The respect, though, is neither an act nor a handout. It's a connection to training or other help, perhaps a job offer. Mostly, at least on Thursday, it was just simple respect. A handshake. A standing introduction. An honest conversation. The eureka moment of a shared connection. A relaxing smile. It also was the moral voice of the community and strong and respected community leaders saying, "What you are doing is wrong, we want it to stop, and we want you with us."

The targeted law enforcement is not just a search for shooters in rival groups. It's a round-up of every member of the shooter's group or network on even the slightest infraction. Why? "Because if you arrest the last guy on either side who shot someone, you are left with two groups in the neighborhood with a standing vendetta. Nothing has changed," said David Kennedy, a criminologist from John Jay College of Criminal Justice in New York and a consultant to Chattanooga here to help with the city's violence reduction initiative announced in October.

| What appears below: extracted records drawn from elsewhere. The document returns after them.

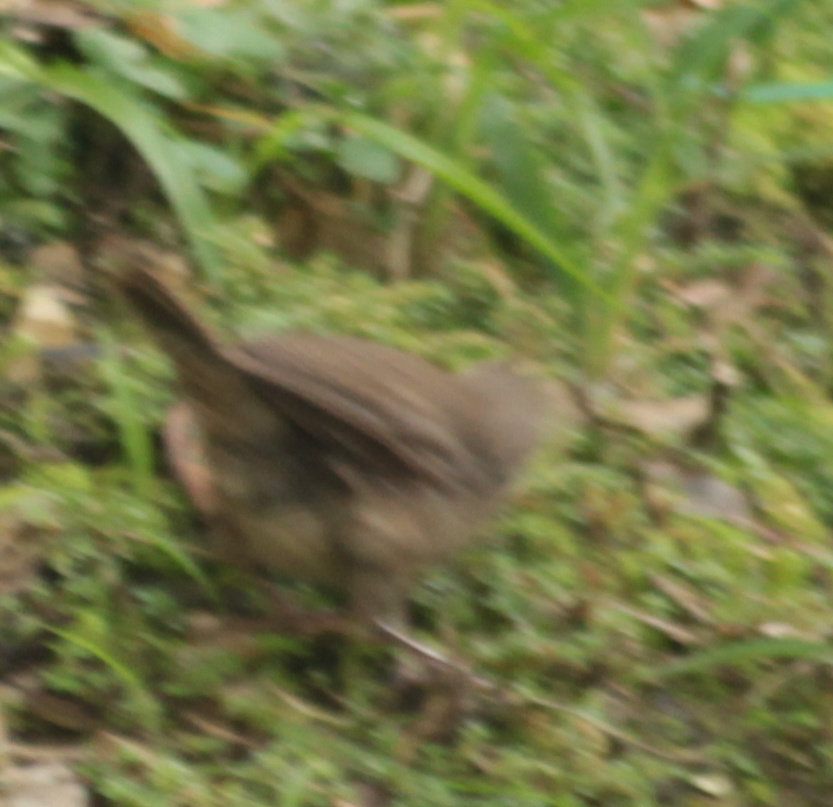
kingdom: Animalia
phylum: Chordata
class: Aves
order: Passeriformes
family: Troglodytidae
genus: Troglodytes
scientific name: Troglodytes aedon
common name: House wren
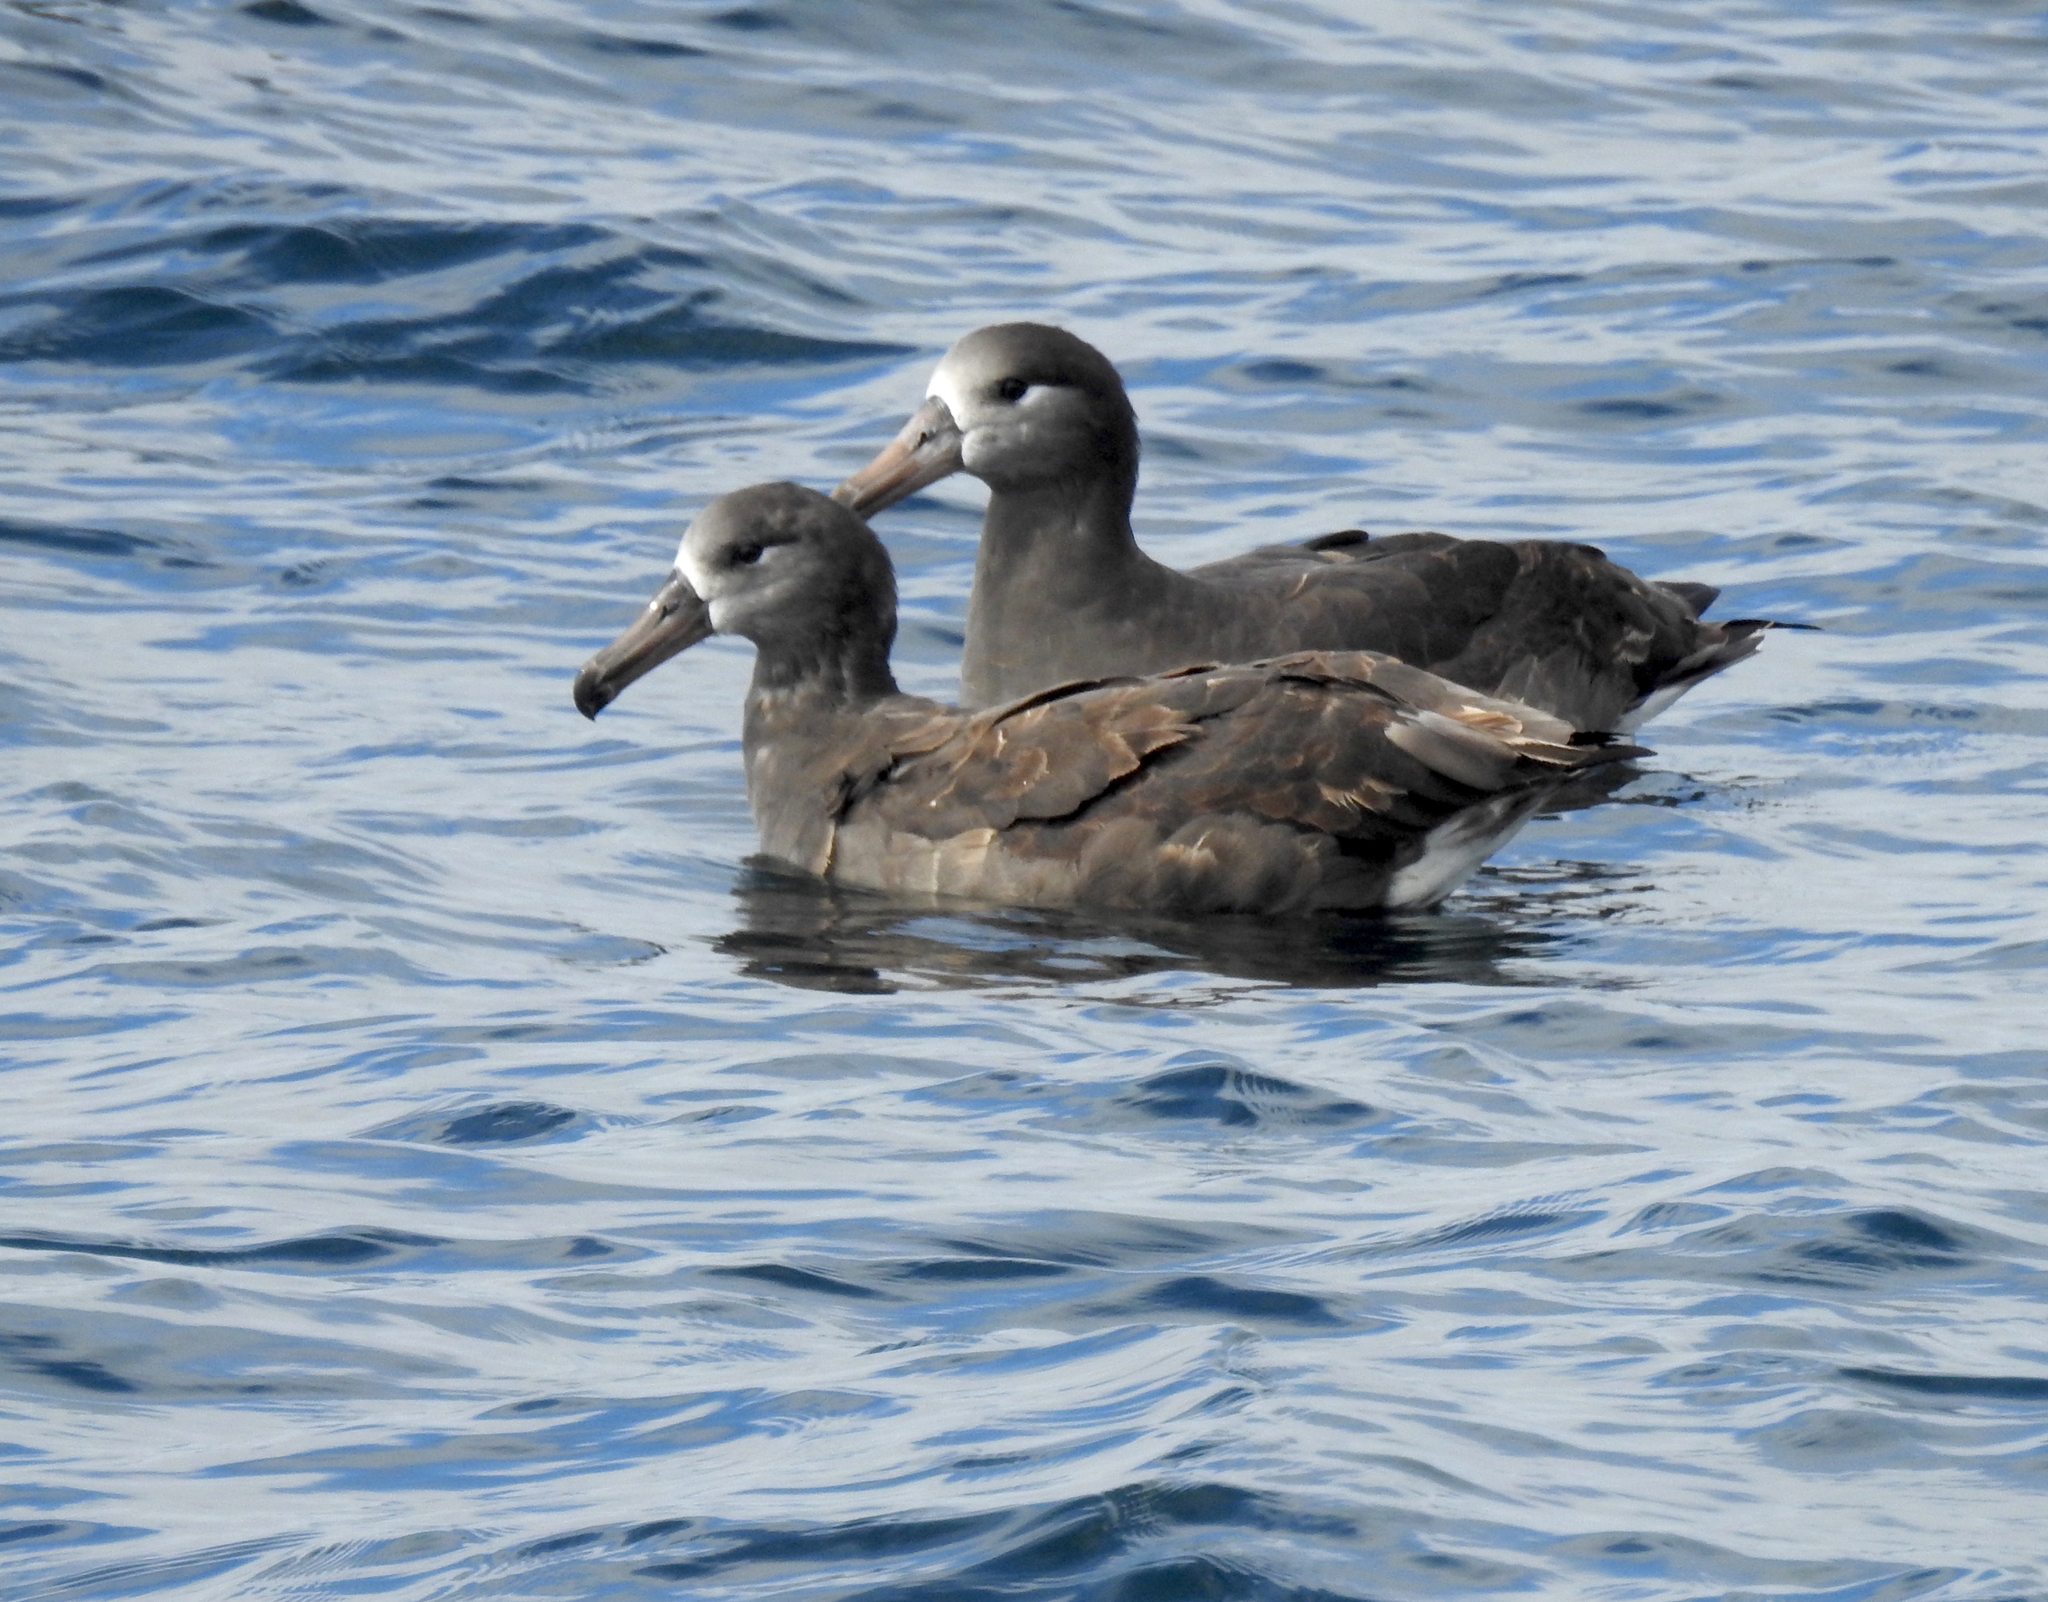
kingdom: Animalia
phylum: Chordata
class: Aves
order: Procellariiformes
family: Diomedeidae
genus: Phoebastria
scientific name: Phoebastria nigripes
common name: Black-footed albatross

So on Thursday, 13 young men, all on some form of probation and known to operate in networks involved in violent crimes here, entered a room with the mayor, police officers, civic and religious leaders and social workers.

Those in the room stood when the 13 entered. The mayor welcomed them, shook their hands. He told them this meeting, this effort, was why he ran for mayor: to stop the violence, to save their lives, to keep them out of jail and help them find a way to be a productive part of Chattanooga society. Chattanooga shootings have skyrocketed in the past two years, and most of the violence involves about 50 groups and less than 1,000 individuals. That means less than half of 1 percent of the population is responsible for more than 60 percent of the city's violent crime.

One-by-one, members of the community -- district attorneys, federal prosecutors, police officers, preachers, educators -- addressed the group, shook hands, struck up conversations. Police officers served pizza. The mayor gave his unopened soft drink to one of the young men and got up to get himself another.

All the while, the constant message was this: You have other options, and we think you are worthy of us making this effort to show you these options. But if you mess up and touch a gun, or if members of your group mess up and someone is shot, this effort will shift to one of putting you -- and your group -- in jail.

"These are men who can tell you to F-off with their pores," Kennedy said. "But they were receptive, sitting on the edge of their chairs. They were right there. I've never seen what I saw last night. It was magic."

Kennedy has done meetings like this all over the country, and usually at the end officers offer food but most of the participants bolt for the door. On Thursday in Chattanooga, everyone stayed. Over pizza they talked with the mayor, the federal prosecutor and others. Police Capt. Edwin McPherson said he asked one young man if he liked the message. "Yes," came the answer. "I'm taking it back to my boys."

That's what the officer and the others wanted to hear -- that word of the options offered would spread.

Kennedy said many communities write violence problems off as the collateral damage of racism, but it's really more a result of what he calls racialism.

With every good intention, he said, police focused on inner-city neighborhoods where crime occurs and cracked down to arrest people for crimes that are never prosecuted in the suburbs -- like a teen walking down the street with a joint in his pocket, or an expired tag. Pretty soon, every black male in the neighborhood has been arrested for something and has been in jail and we have done permanent damage. We've made it harder for them to get a job, less likely to marry, their kids are more likely to be arrested, because they were in jail they failed in school. And now, we know they're less likely to trust police. That's when the community becomes a maze of vendetta-ridden gangs and networks.

"Go to these communities and look at the street shrines to the dead," Kennedy said. "Have you ever seen these in white communities? No."

Now it's time to try to reverse those unintended consequences. But it won't be a one-time thing, promised Chattanooga Police Lt. Todd Royval.

"You don't tell a kid how to behave and never talk to them again," he said.

The city's effort -- including Kennedy's consulting fee -- will cost up to $250,000.

If it stops the shooting, it's priceless.